@William,
*Hearts iconoclast already*
This is actually a really good question, and I have to admit that I'm drawing on my paper-writing/journalism experience to answer it, because forming a good philosophical question is, to my mind, just the same as forming a good question of any other sort.
(Oh, iconoclast, you forgot to add that we have to add plenty of caveats, on the 'off' chance we're wrong about something...
).
So I suppose it depends on from angle one is coming from. I'll assume that we're 'advising' someone who has a vague idea that they have a question about something philosophical, but nothing much more than that.
I'd say the process goes something like this:
1) Inkling that something is not as one had presumed.
2) meditate on said inkling, determining what its nature is.

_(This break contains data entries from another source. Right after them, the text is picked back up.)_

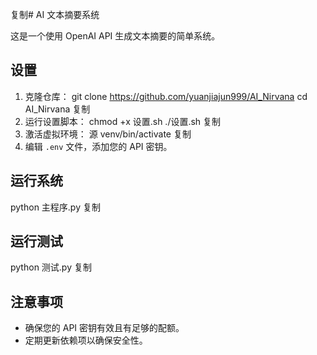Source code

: 复制# AI 文本摘要系统

这是一个使用 OpenAI API 生成文本摘要的简单系统。

## 设置

1. 克隆仓库：
git clone https://github.com/yuanjiajun999/AI_Nirvana 
cd AI_Nirvana
复制
2. 运行设置脚本：
chmod +x 设置.sh ./设置.sh
复制
3. 激活虚拟环境：
源 venv/bin/activate
复制
4. 编辑 `.env` 文件，添加您的 API 密钥。

## 运行系统
python 主程序.py
复制
## 运行测试
python 测试.py
复制
## 注意事项

- 确保您的 API 密钥有效且有足够的配额。
- 定期更新依赖项以确保安全性。
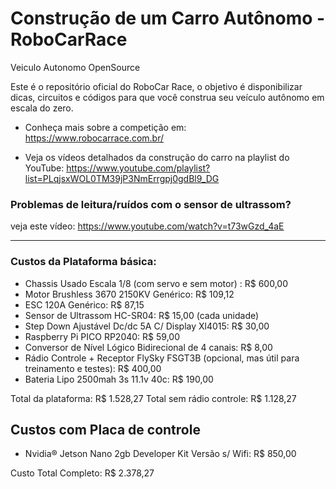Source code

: # Construção de um Carro Autônomo - RoboCarRace
Veiculo Autonomo OpenSource

Este é o repositório oficial do RoboCar Race, o objetivo é disponibilizar dicas, circuitos e códigos para que você construa seu veículo autônomo em escala do zero.

* Conheça mais sobre a competição em:  
https://www.robocarrace.com.br/

* Veja os vídeos detalhados da construção do carro na playlist do YouTube: 
https://www.youtube.com/playlist?list=PLqjsxWOL0TM39jP3NmErrgpj0gdBl9_DG

### Problemas de leitura/ruídos com o sensor de ultrassom?
veja este vídeo: https://www.youtube.com/watch?v=t73wGzd_4aE

---
### Custos da Plataforma básica:
- Chassis Usado Escala 1/8 (com servo e sem motor) : R$ 600,00
- Motor Brushless 3670 2150KV Genérico: R$ 109,12
- ESC 120A Genérico: R$ 87,15
- Sensor de Ultrassom HC-SR04: R$ 15,00 (cada unidade)
- Step Down Ajustável Dc/dc 5A C/ Display Xl4015: R$ 30,00
- Raspberry Pi PICO RP2040: R$ 59,00
- Conversor de Nível Lógico Bidirecional de 4 canais: R$ 8,00
- Rádio Controle + Receptor FlySky FSGT3B (opcional, mas útil para treinamento e testes): R$ 400,00
- Bateria Lipo 2500mah 3s 11.1v 40c:  R$ 190,00

Total da plataforma: R$ 1.528,27
Total sem rádio controle: R$ 1.128,27

## Custos com Placa de controle
- Nvidia® Jetson Nano 2gb Developer Kit Versão s/ Wifi: R$ 850,00

Custo Total Completo: R$ 2.378,27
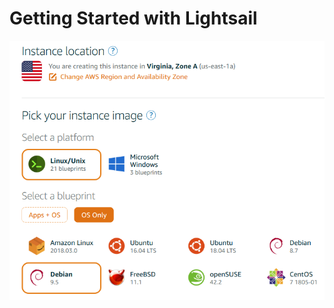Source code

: # Getting Started with Lightsail

![picture](https://github.com/danycenas/Getting-Started-with-Lightsail/blob/master/img/create-intance.png)
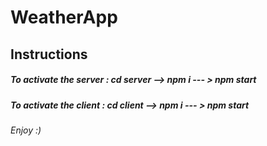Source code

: # WeatherApp

<h2>Instructions</h2>
<h5>To activate the server : cd server --> npm i --- > npm start</h5>
<h5>To activate the client : cd client --> npm i --- > npm start</h5>

<h6>Enjoy :)</h6>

3) Pin down what happened/what one heard that caused one to question one's position (helps in the information gathering process).

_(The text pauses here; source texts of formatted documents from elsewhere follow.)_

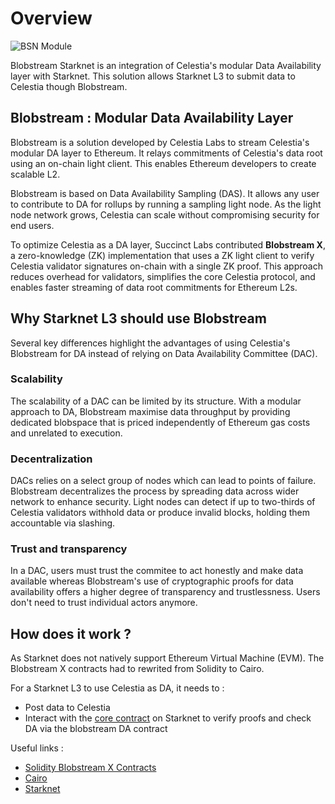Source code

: # Overview

![BSN Module](../assets/blobstreamSnModule.png)

Blobstream Starknet is an integration of Celestia's modular Data Availability layer with Starknet. This solution allows Starknet L3 to submit data to Celestia though Blobstream.

## Blobstream : Modular Data Availability Layer

Blobstream is a solution developed by Celestia Labs to stream Celestia's modular DA layer to Ethereum. It relays commitments of Celestia's data root using an on-chain light client. This enables Ethereum developers to create scalable L2.

Blobstream is based on Data Availability Sampling (DAS). It allows any user to contribute to DA for rollups by running a sampling light node. As the light node network grows, Celestia can scale without compromising security for end users.

To optimize Celestia as a DA layer, Succinct Labs contributed **Blobstream X**, a zero-knowledge (ZK) implementation that uses a ZK light client to verify Celestia validator signatures on-chain with a single ZK proof. This approach reduces overhead for validators, simplifies the core Celestia protocol, and enables faster streaming of data root commitments for Ethereum L2s.

## Why Starknet L3 should use Blobstream

Several key differences highlight the advantages of using Celestia's Blobstream for DA instead of relying on Data Availability Committee (DAC).

### Scalability

The scalability of a DAC can be limited by its structure. With a modular approach to DA, Blobstream maximise data throughput by providing dedicated blobspace that is priced independently of Ethereum gas costs and unrelated to execution.

### Decentralization

DACs relies on a select group of nodes which can lead to points of failure. Blobstream decentralizes the process by spreading data across wider network to enhance security. Light nodes can detect if up to two-thirds of Celestia validators withhold data or produce invalid blocks, holding them accountable via slashing.

### Trust and transparency

In a DAC, users must trust the commitee to act honestly and make data available whereas Blobstream's use of cryptographic proofs for data availability offers a higher degree of transparency and trustlessness. Users don't need to trust individual actors anymore. 

## How does it work ? 

As Starknet does not natively support Ethereum Virtual Machine (EVM). The Blobstream X contracts had to rewrited from Solidity to Cairo. 

For a Starknet L3 to use Celestia as DA, it needs to : 
- Post data to Celestia
- Interact with the [core contract](./l3_starknet/core_contract.md) on Starknet to verify proofs and check DA via the blobstream DA contract  


Useful links : 
- [Solidity Blobstream X Contracts](https://github.com/succinctlabs/blobstreamx)
- [Cairo](https://book.cairo-lang.org/)
- [Starknet](https://docs.starknet.io/documentation)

4) Ask oneself, "What is it that I'm confused/concerned about?" and answer using as many precise words as possible
5) At this point it's a matter of turning it around making the question as precise as one can for one's purposes. For example, it's one thing to ask "Is there a God?" (unanswerable and not much of a conversation starter, really...to vague) and quite another to ask "If there is a God, and that god is an omnipotent, benevolent being, what would have to be true about the world and that being?" (gives plenty of parameters for discussion and gives us something firm to work with with regards to actually finding some answers. Maybe not the answer to life, the world and everything, but maybe we'll have a better idea at the end of the discussion when a benevolent, omnipotent being is a being we ourselves can believe may exist).
To summarize, I guess, the goal in forming a philosophical question is to make it as precise as possible, giving it parameters to work within and something firm to discuss.